◆ Work required: Your answer must hold only the lines below from the line containing "521,707 500,709 497,680" through the line containing "522,811 520,846 493,844", each reproduced exactly.

◆ Extracted records:
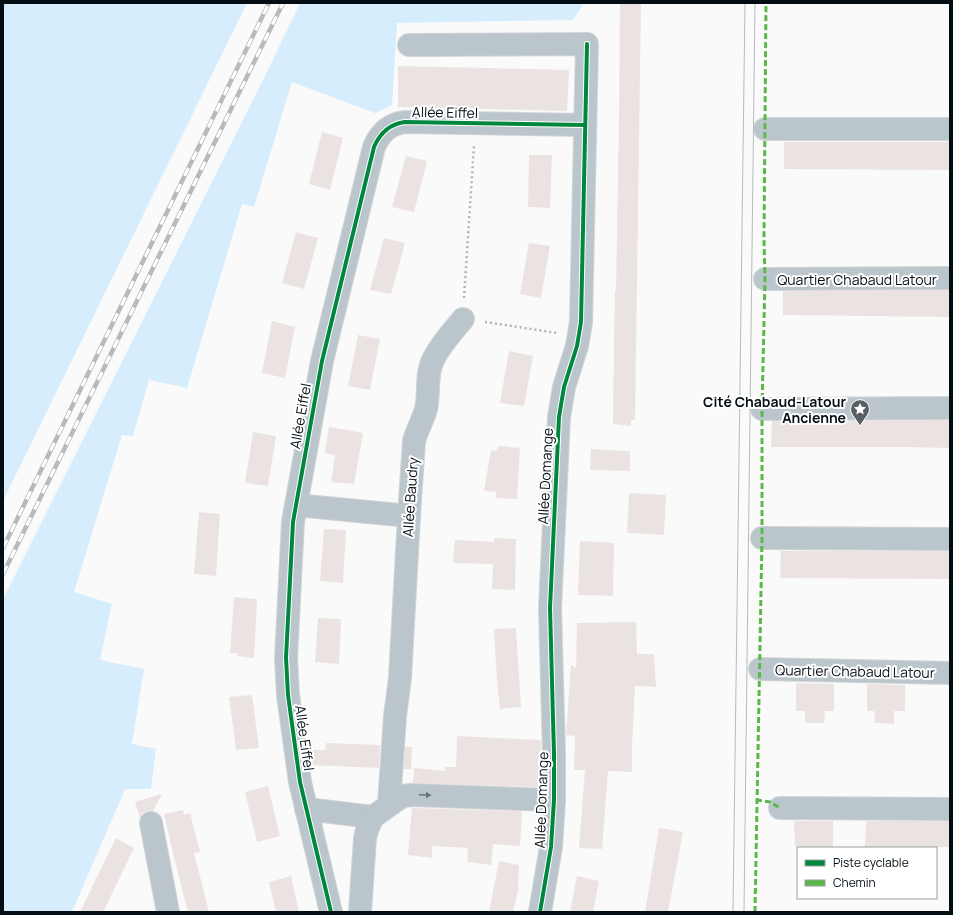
<svg xmlns="http://www.w3.org/2000/svg" width="953" height="915" viewBox="0 0 953 915" font-family="Manrope,sans-serif">
	<style>
		.green { fill: #d6edfd }
		.building { fill: #ebe3e1 }
		.lines { fill: none; stroke-linecap: round; stroke-linejoin: round }
		.minor-casing { stroke: #d2d4d5; stroke-width: 24 }
		.path { stroke: #afb5b9; stroke-width: 2.5; stroke-dasharray: 2 3; stroke-linecap: butt }
		.minor { stroke: #bbc5cc; stroke-width: 22 }
		.tram { stroke: #b6babe; stroke-width: 1 }
		.rail-casing { stroke: #b6babe; stroke-width: 4.5 }
		.rail { stroke: #fff; stroke-width: 3; stroke-dasharray: 9; stroke-linecap: butt }
		.quiet { stroke: #58b947; stroke-width: 3; stroke-dasharray: 6 3; stroke-linecap: butt }
		.cycleway-casing { stroke: #fff; stroke-width: 6 }
		.cycleway { stroke: #00873e; stroke-width: 4 }
		.oneway { fill: #687279 }
		.labels { text-anchor: middle; dominant-baseline: central; stroke-width: 4; stroke-linejoin: round; paint-order: stroke }
		.street-label { font-size: 14px; fill: #030d14; stroke: #fff }
		.poi-label { font-size: 14px; font-weight: bold; fill: #030d14; stroke: #fff; text-anchor: end }
	</style>
	<rect width="100%" height="100%" fill="#fafafa"/>
	<!-- green -->
	<g class="green">
		<polygon points="3,3 247,3 3,501"/>
		<polygon points="300,3 584,3 573,20 397,23 392,105 375,113 292,82 254,207 242,204 187,388 149,380 133,436 122,435 74,592 112,604 100,660 144,669 132,744 156,749 151,789 125,789 72,912 3,912 3,599 266,74"/>
	</g>
	<!-- building -->
	<g class="building">
		<polygon points="620,3 641,3 635,420 631,420 631,426 613,424 614,342 615,290 616,290 619,119"/>
		<polygon points="398,66 569,70 567,111 398,107"/>
		<polygon points="322,132 343,138 330,190 309,184"/>
		<polygon points="784,142 950,142 950,170 784,169"/>
		<polygon points="529,155 552,155 550,208 528,207"/>
		<polygon points="406,156 427,161 414,212 392,207"/>
		<polygon points="296,232 318,238 304,289 282,283"/>
		<polygon points="384,238 405,243 391,294 370,290"/>
		<polygon points="529,243 550,246 541,298 520,294"/>
		<polygon points="950,290 950,317 783,315 783,291"/>
		<polygon points="272,321 295,327 285,378 262,373"/>
		<polygon points="358,335 380,339 370,390 348,386"/>
		<polygon points="509,351 533,356 524,406 500,403"/>
		<polygon points="950,420 950,448 906,447 771,447 772,421"/>
		<polygon points="329,427 363,433 354,484 331,482 335,455 325,453"/>
		<polygon points="253,432 276,436 268,486 245,483"/>
		<polygon points="498,446 520,448 517,499 496,498 496,492 484,491 491,450 497,451"/>
		<polygon points="591,449 630,451 630,471 590,470"/>
		<polygon points="629,493 666,495 664,535 627,533"/>
		<polygon points="199,512 220,514 216,576 194,574"/>
		<polygon points="324,529 346,530 343,583 320,581"/>
		<polygon points="494,538 516,539 515,590 492,589 493,564 453,563 455,540 494,542"/>
		<polygon points="580,541 614,543 613,596 578,595"/>
		<polygon points="781,551 950,551 950,579 780,578"/>
		<polygon points="234,597 257,599 254,658 237,656 237,653 230,653"/>
		<polygon points="318,618 341,619 339,664 315,662"/>
		<polygon points="636,622 637,654 654,654 656,687 635,686 632,745 632,772 608,771 602,849 579,848 585,770 574,770 575,736 566,735 571,665 576,668 577,623"/>
		<polygon points="516,628 521,707 500,709 497,680 494,629"/>
		<polygon points="796,683 834,684 834,711 825,711 824,723 805,723 805,711 796,711"/>
		<polygon points="867,684 905,685 905,711 894,711 894,724 875,723 874,711 867,711"/>
		<polygon points="252,695 259,748 236,750 229,697"/>
		<polygon points="457,736 541,740 540,783 537,787 413,783 414,768 445,771 445,767 456,767"/>
		<polygon points="326,743 380,745 379,768 310,765 308,750 325,750"/>
		<polygon points="405,747 412,747 411,769 404,769"/>
		<polygon points="268,786 280,836 257,842 245,792"/>
		<polygon points="162,794 153,811 148,811 143,813 140,818 135,802"/>
		<polygon points="412,808 522,811 520,846 493,844 491,865 467,862 468,848 432,846 432,858 408,855"/>
		<polygon points="183,810 184,815 190,813 200,852 194,853 209,912 188,912 173,853 164,814"/>
		<polygon points="794,821 833,821 833,847 825,847 825,848 805,848 805,847 795,846"/>
		<polygon points="866,821 950,821 950,847 876,848 876,847 865,847"/>
		<polygon points="659,828 683,832 668,912 645,912"/>
		<polygon points="116,838 134,848 103,912 80,912"/>
		<polygon points="499,861 519,865 518,891 513,912 489,912"/>
		<polygon points="291,876 299,912 276,912 269,882"/>
		<polygon points="577,876 599,881 593,912 570,912"/>
	</g>
	<g class="lines">
		<!-- minor casing -->
		<g class="minor-casing">
			<g id="minor">
				<polyline points="409,45 587,44 581,322 577,346 564,387 559,417 550,608 554,754 554,800 551,847 540,912"/>
				<polyline points="765,129 950,129"/>
				<polyline points="765,279 950,278"/>
				<polyline points="762,409 950,408"/>
				<polyline points="296,505 409,516"/>
				<polyline points="762,538 950,539"/>
				<polyline points="760,669 950,673"/>
				<path d="M389 805 395 716 400 678 409 516 414 441C417 430 423 420 426 409 430 393 425 374 434 358 441 344 453 331 463 319"/>
				<polyline points="780,808 950,809"/>
				<polyline points="306,809 373,817"/>
				<polyline points="151,823 168,912"/>
				<path d="M331 912 300 782 288 695 286 658 293 522 322 361 374 147C380 133 389 124 405 122L585 125"/>
				<polyline points="360,912 365,838 367,830 373,817 398,799 404,796 411,795 554,800"/>
			</g>
		</g>
		<!-- path -->
		<g class="path">
			<polyline points="464,298 474,146"/>
			<polyline points="485,322 557,333"/>
		</g>
		<!-- minor -->
		<use href="#minor" class="minor"/>
		<!-- tram -->
		<g class="tram">
			<polyline points="733,912 745,3"/>
			<polyline points="744,912 755,3"/>
		</g>
		<!-- rail casing -->
		<g class="rail-casing">
			<g id="rail">
				<polyline points="3,548 269,3"/>
				<polyline points="3,574 283,3"/>
			</g>
		</g>
		<!-- rail -->
		<use href="#rail" class="rail"/>
		<!-- quiet -->
		<g class="quiet">
			<polyline points="756,800 770,802 780,808"/>
			<polyline points="755,912 762,538 762,409 765,279 764,239 766,3"/>
		</g>
		<!-- cycleway casing -->
		<g class="cycleway-casing">
			<g id="cycleway">
				<path d="M331 912 300 782 288 695 286 658 293 522 322 361 374 147C380 133 389 124 405 122L585 125"/>
				<polyline points="540,912 551,847 554,800 554,754 550,608 559,417 564,387 577,346 581,322 587,44"/>
			</g>
		</g>
		<!-- cycleway -->
		<use href="#cycleway" class="cycleway"/>
	</g>
	<!-- one-way arrows -->
	<defs><path id="oneway-solid" d="M-6-.8H1V-3.2L6.5 0L1 3.2V.8H-6Z"/></defs>
	<use class="oneway" href="#oneway-solid" transform="translate(425 795) rotate(2)"/>
	<!-- icons -->
	<defs>
		<g id="sight-pin" transform="scale(1)"><path d="M0 17L-7.5 6A9.5 9.5 0 1 1 7.5 6Z" fill="#596064" stroke="#fff"/><path d="M0-6L1.8-2.2L6-1.7L2.9 1.2L3.7 5.4L0 3.3L-3.7 5.4L-2.9 1.2L-6-1.7L-1.8-2.2Z" fill="#fff"/></g>
	</defs>
	<g fill-rule="evenodd">
		<use href="#sight-pin" x="860" y="409"/>
	</g>
	<g class="labels">
		<!-- street labels -->
		<g class="street-label">
			<text transform="translate(445 112) rotate(1)">Allée Eiffel</text>
			<text x="857" y="279">Quartier Chabaud Latour</text>
			<text transform="translate(300 416) rotate(-80)">Allée Eiffel</text>
			<text transform="translate(545 476) rotate(-87)">Allée Domange</text>
			<text transform="translate(410 497) rotate(-86)">Allée Baudry</text>
			<text transform="translate(855 671) rotate(1)">Quartier Chabaud Latour</text>
			<text transform="translate(305 738) rotate(82)">Allée Eiffel</text>
			<text transform="translate(541 800) rotate(-88)">Allée Domange</text>
		</g>
		<!-- poi labels -->
		<g class="poi-label">
			<text x="846" y="401">Cité Chabaud-Latour<tspan x="846" dy="16">Ancienne</tspan></text>
		</g>
	</g>
	<!-- border -->
	<rect width="953" height="915" fill="none" stroke="#030d14" stroke-width="8"/>
	<!-- legend -->
	<rect x="797" y="847" width="140" height="52" fill="#ffffff" stroke="#9a9ea1"/>
	<rect x="805" y="860" width="20" height="6" fill="#00873e" stroke="#9a9ea1"/>
	<text x="833" y="867" font-size="12" fill="#030d14">Piste cyclable</text>
	<rect x="805" y="880" width="20" height="6" fill="#58b947" stroke="#9a9ea1"/>
	<text x="833" y="887" font-size="12" fill="#030d14">Chemin</text>
</svg>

◆ Answer to this exercise:
		<polygon points="516,628 521,707 500,709 497,680 494,629"/>
		<polygon points="796,683 834,684 834,711 825,711 824,723 805,723 805,711 796,711"/>
		<polygon points="867,684 905,685 905,711 894,711 894,724 875,723 874,711 867,711"/>
		<polygon points="252,695 259,748 236,750 229,697"/>
		<polygon points="457,736 541,740 540,783 537,787 413,783 414,768 445,771 445,767 456,767"/>
		<polygon points="326,743 380,745 379,768 310,765 308,750 325,750"/>
		<polygon points="405,747 412,747 411,769 404,769"/>
		<polygon points="268,786 280,836 257,842 245,792"/>
		<polygon points="162,794 153,811 148,811 143,813 140,818 135,802"/>
		<polygon points="412,808 522,811 520,846 493,844 491,865 467,862 468,848 432,846 432,858 408,855"/>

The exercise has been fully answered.